-- Trecho do documento --
★ ★ ★ ★ ★

A desmoralização da CPI do Cachoeira, cujo desfecho confirma ter sido concebida pelo ex-presidente Lula para atingir um alvo específico – o governador de Goiás, Marconi Perilo (PSDB) -, reflete a motivação política que passou a determinar investigações no âmbito do parlamento. E que banaliza o recurso a esse instrumento de investigação.
 
Outras CPIs, algumas em dose dupla (no Senado e na Câmara simultaneamente) confirmam essa utilização de instrumento parlamentar em causa própria. A CPI do Ecad, no Senado, passou despercebida pelo distinto público, e orientou-se pelo interesse de parlamentares proprietários de emissoras de rádio e TV e representantes de provedores empenhados em reduzir o ganho dos autores.

★ ★ ★ ★ ★

-- Tarefa proposta --
De acordo com o trecho do documento, qual era o alvo específico da CPI do Cachoeira?

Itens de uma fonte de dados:
★ ★ ★ ★ ★

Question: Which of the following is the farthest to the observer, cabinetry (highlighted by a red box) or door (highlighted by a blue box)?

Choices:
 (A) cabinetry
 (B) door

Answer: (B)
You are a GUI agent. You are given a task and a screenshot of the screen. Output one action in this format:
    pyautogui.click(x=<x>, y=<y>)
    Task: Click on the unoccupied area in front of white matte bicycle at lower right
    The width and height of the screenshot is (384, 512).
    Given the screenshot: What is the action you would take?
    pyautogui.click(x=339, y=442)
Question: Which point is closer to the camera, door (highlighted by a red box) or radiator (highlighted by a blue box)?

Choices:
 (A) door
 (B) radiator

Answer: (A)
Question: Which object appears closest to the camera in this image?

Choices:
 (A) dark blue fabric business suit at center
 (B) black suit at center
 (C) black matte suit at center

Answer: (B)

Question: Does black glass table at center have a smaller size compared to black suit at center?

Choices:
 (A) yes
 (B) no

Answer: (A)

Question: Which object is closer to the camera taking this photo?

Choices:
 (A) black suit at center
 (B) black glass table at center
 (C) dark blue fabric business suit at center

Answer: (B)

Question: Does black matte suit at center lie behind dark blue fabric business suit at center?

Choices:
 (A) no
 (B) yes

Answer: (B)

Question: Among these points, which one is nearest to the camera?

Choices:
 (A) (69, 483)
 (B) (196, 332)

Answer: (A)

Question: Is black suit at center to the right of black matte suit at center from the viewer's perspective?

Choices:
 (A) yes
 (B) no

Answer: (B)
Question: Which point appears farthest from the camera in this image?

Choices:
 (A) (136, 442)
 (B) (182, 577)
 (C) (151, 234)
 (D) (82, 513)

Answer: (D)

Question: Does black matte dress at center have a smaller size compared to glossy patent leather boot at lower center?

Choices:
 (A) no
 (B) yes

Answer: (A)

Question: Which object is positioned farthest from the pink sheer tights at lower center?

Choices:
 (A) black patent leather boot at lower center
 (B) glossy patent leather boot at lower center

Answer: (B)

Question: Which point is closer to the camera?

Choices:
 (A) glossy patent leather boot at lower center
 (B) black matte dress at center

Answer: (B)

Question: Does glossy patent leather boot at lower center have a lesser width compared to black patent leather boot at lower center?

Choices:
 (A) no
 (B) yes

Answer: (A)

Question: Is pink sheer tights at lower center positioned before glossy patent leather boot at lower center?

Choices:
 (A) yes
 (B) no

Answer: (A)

★ ★ ★ ★ ★

-- Resolução --
O governador de Goiás, Marconi Perilo (PSDB).